What the task requires: Which lines in the entries below run from the one containing "text You can" down to the one containing "text Purpose : explanation"? Duplicate that span exactly, including both end lines.

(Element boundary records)

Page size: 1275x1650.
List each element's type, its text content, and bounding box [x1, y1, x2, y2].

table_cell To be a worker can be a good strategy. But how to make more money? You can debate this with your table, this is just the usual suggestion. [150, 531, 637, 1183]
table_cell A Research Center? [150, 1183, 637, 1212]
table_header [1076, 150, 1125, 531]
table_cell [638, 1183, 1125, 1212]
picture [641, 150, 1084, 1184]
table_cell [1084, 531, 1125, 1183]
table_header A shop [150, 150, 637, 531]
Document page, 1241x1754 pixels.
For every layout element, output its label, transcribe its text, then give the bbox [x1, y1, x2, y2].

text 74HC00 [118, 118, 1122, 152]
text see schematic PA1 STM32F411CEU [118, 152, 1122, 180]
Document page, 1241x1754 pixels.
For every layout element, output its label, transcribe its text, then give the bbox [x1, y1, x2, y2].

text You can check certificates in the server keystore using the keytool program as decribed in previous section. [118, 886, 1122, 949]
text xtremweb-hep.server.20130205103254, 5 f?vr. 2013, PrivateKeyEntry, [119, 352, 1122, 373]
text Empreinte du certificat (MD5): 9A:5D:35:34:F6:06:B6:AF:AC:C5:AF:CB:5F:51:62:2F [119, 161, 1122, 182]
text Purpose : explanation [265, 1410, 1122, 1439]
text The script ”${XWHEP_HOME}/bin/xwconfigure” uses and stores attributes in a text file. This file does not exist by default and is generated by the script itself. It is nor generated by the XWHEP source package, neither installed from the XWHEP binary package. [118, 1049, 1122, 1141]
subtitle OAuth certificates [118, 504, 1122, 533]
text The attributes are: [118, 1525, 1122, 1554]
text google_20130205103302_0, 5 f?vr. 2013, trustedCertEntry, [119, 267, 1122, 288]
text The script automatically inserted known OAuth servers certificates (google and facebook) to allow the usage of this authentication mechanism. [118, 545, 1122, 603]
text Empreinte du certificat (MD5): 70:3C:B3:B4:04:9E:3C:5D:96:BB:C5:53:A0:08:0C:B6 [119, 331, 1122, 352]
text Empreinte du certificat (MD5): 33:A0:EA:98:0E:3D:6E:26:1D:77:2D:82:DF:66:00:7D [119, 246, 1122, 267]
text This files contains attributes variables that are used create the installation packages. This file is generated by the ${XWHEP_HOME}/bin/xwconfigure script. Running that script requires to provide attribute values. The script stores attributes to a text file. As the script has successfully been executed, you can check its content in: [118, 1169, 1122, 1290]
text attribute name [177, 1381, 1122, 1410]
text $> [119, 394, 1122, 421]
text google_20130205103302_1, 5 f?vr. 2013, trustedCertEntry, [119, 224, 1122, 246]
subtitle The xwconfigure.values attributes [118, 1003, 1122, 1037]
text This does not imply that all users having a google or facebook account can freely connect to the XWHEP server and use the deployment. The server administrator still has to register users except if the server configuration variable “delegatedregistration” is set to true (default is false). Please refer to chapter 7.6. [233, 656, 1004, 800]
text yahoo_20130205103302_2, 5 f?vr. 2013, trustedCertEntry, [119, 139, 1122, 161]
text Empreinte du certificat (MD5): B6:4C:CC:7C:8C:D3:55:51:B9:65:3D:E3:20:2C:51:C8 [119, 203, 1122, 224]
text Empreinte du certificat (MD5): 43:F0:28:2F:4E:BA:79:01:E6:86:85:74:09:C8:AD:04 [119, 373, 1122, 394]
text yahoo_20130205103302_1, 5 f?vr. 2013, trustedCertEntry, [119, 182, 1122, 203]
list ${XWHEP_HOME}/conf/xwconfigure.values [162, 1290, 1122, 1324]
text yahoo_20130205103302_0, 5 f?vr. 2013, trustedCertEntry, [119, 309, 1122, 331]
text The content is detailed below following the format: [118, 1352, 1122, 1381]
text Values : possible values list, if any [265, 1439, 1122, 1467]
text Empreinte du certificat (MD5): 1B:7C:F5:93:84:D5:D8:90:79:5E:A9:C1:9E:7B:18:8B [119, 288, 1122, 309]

Finished answer:
text You can check certificates in the server keystore using the keytool program as decribed in previous section. [118, 886, 1122, 949]
text xtremweb-hep.server.20130205103254, 5 f?vr. 2013, PrivateKeyEntry, [119, 352, 1122, 373]
text Empreinte du certificat (MD5): 9A:5D:35:34:F6:06:B6:AF:AC:C5:AF:CB:5F:51:62:2F [119, 161, 1122, 182]
text Purpose : explanation [265, 1410, 1122, 1439]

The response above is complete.